April 3, 2013
“The enduring emptiness of our technology debates has one main cause, and his name is Tim O’Reilly.”
by Ariel Bogle
The latest issue of The Baffler contains an article by Evgeny Morozov, “The Meme Hustler“, on Tim O’Reilly of O’Reilly Media, which goes a long way in tracing the potentially dangerous semantics of the movements that are currently playing out in tech and tech journalism.

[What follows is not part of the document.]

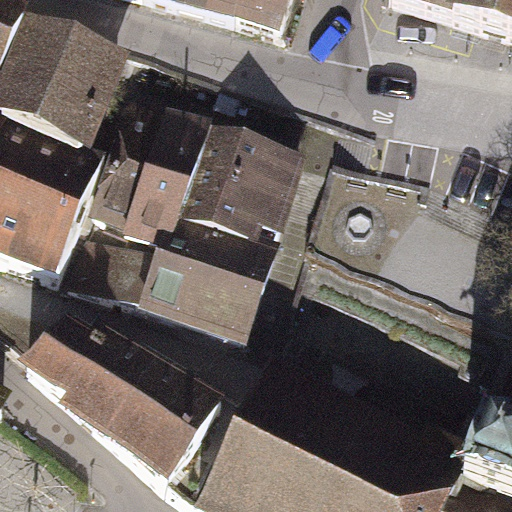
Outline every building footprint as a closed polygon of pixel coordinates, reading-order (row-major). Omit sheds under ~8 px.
[(147,0),(145,5),(237,32),(246,0),(147,0)] [(246,0),(237,32),(288,48),(302,0),(246,0)] [(511,0),(393,0),(391,9),(455,27),(454,29),(511,45),(511,0)] [(0,13),(0,79),(3,80),(27,23),(0,13)] [(118,72),(29,37),(12,83),(0,83),(0,111),(0,112),(0,128),(7,131),(81,164),(82,160),(118,72)] [(160,125),(134,118),(96,224),(133,241),(173,132),(159,128),(160,125)] [(175,127),(173,132),(133,241),(171,253),(180,229),(213,139),(175,127)] [(81,164),(7,131),(0,150),(0,192),(83,226),(105,166),(82,160),(81,164)] [(180,229),(243,251),(246,236),(279,244),(301,166),(213,139),(180,229)] [(60,291),(83,226),(0,192),(0,269),(8,272),(9,268),(44,281),(43,285),(60,291)] [(171,253),(165,270),(150,319),(246,352),(276,262),(243,251),(180,229),(171,253)] [(150,319),(165,270),(90,245),(70,294),(150,319)] [(66,340),(28,377),(74,417),(66,427),(167,499),(223,413),(99,342),(94,350),(90,348),(88,352),(66,340)] [(423,448),(272,370),(205,511),(511,511),(511,447),(487,439),(479,461),(428,437),(423,448)]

Those of you outside this particular hive-mind may not have come across O’Reilly previously; but he has had a finger, through his wildly popular site O’Reilly Media, books, and conferences, in defining a great deal of the dominant language and concepts of our internet landscape, from “Web 2.0” to “open source.”
As Morozov says,
No one has done more to turn important debates about technology—debates that used to be about rights, ethics, and politics—into kumbaya celebrations of the entrepreneurial spirit while making it seem as if the language of economics was, in fact, the only reasonable way to talk about the subject. As O’Reilly discovered a long time ago, memes are for losers; the real money is in epistemes.
The article is worth reading in its 16,000 word entirety. Morozov delves deep into the apparent co-option of words we thought we knew, which were once were about freedom and rights, but that have somehow been recast “in the seemingly natural language of economics, innovation, and efficiency.”
The slow creep of this particularly technocratic flavor by “open source” activists, who when it suits them use the language of morality and public good for their purposes, has managed to equate freedom and openness with the freedom of the entrepreneur and the openness of the internet for their business purposes, rather than for the public good, Morozov alleges. In fact now, “the art of promoting openness is not to make it a moral crusade, but rather to highlight the competitive advantages of openness.”
As the Aaron Swartz case made clear, the “openess” of knowledge on the internet is one of the vital political issues of our time. Morozov shows that the language and agenda that is currently attached to these issues may not have the goals we expect them to have.
Once a term like “open source” entered our vocabulary, one could recast the whole public policy calculus in very different terms, so that instead of discussing the public interest, we are discussing the interests of individual software developers, while claiming that this is a discussion about “innovation” and “progress,” not “accountability” or “security.”
Of course, O’Reilly and his friends would say that they never obscured their guiding ethos. Nevertheless, the phrase and attending viewpoint of “open source” has had an outsize and unexamined influence over the past few decades on our democracy, market, and technology. Their business-minded end game, which might come as a surprise to some tech activists, is being obscured by the overwhelmingly Randian ethos of Silicon Valley.
And of course, using the language of “openness” as signifying openness for tech corporations, suits those that like business-as-usual. Which is exactly why the government has been busy recasting the death of SOPA last year as resulting from the successful lobbying influence of Google and others, rather the grassroots campaign that was actually responsible.
Evgeny Morozov’s essay should be the opening salvo in this particular culture war. The occasional geniuses of Silicon Valley are no longer outsiders, and they shouldn’t so easily be able to co-opt the language of centuries of political activism and more nuanced thought in the name of Angry Birds.
Ariel Bogle is a former publicist at Melville House.